How to complete this task:
In the data below, find the line containing "営業職は素早い対応が求められることがあるので、" and the line containing "Каталог продукции", then reproduce them and every line between, exactly. Omit pictures.

Page images and extracted text:
'''

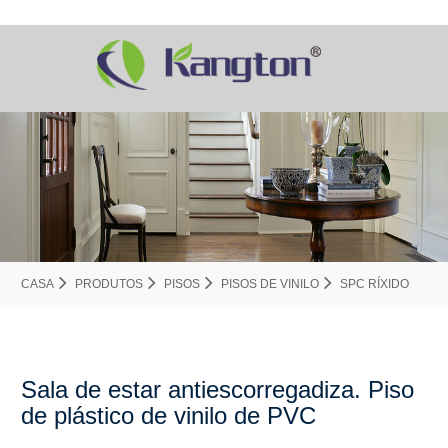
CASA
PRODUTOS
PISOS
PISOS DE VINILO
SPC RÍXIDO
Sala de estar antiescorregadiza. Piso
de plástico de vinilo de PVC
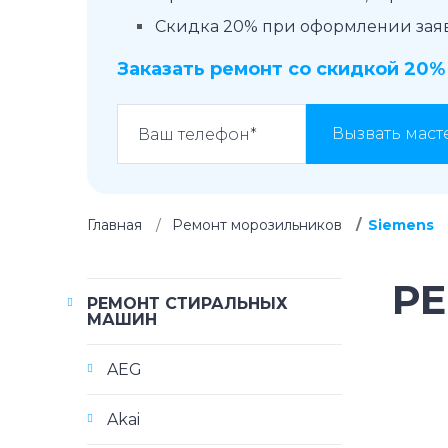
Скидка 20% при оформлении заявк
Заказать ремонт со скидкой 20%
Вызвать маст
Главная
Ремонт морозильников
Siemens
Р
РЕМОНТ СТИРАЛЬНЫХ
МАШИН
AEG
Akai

'''
'''

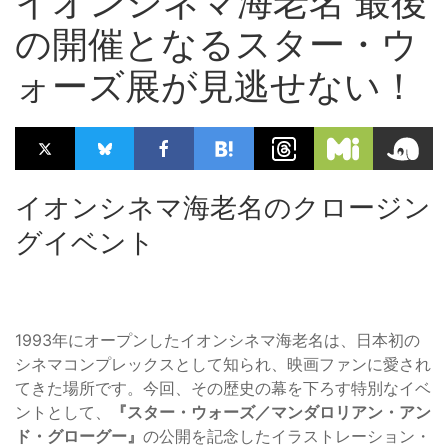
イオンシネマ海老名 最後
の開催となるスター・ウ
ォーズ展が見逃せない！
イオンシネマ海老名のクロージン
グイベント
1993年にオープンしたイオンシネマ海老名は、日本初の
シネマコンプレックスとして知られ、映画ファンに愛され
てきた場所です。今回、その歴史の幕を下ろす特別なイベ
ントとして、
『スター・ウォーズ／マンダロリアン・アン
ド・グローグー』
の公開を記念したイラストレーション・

'''
'''

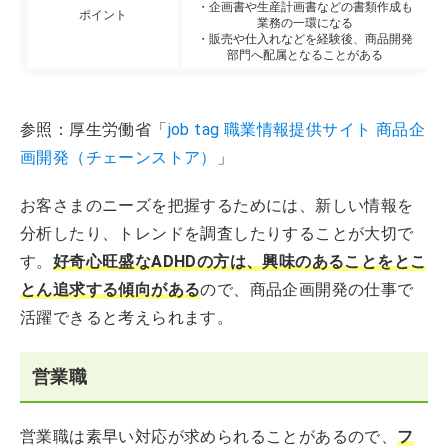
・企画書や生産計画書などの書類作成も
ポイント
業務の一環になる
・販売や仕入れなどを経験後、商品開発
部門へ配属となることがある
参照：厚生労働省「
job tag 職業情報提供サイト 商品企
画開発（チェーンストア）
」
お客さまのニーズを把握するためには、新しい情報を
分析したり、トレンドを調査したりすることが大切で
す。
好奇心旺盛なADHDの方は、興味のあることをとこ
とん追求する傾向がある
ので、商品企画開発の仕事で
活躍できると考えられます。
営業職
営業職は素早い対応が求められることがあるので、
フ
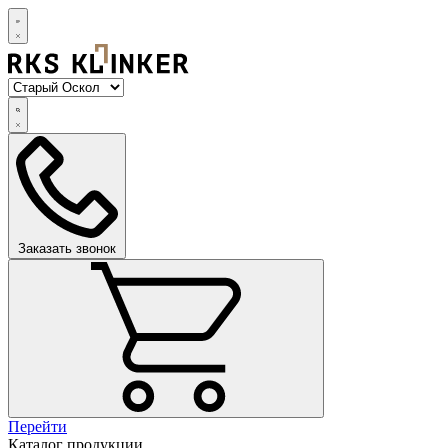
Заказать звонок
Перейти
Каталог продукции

'''

Result for this task:
営業職は素早い対応が求められることがあるので、
フ
Заказать звонок
Перейти
Каталог продукции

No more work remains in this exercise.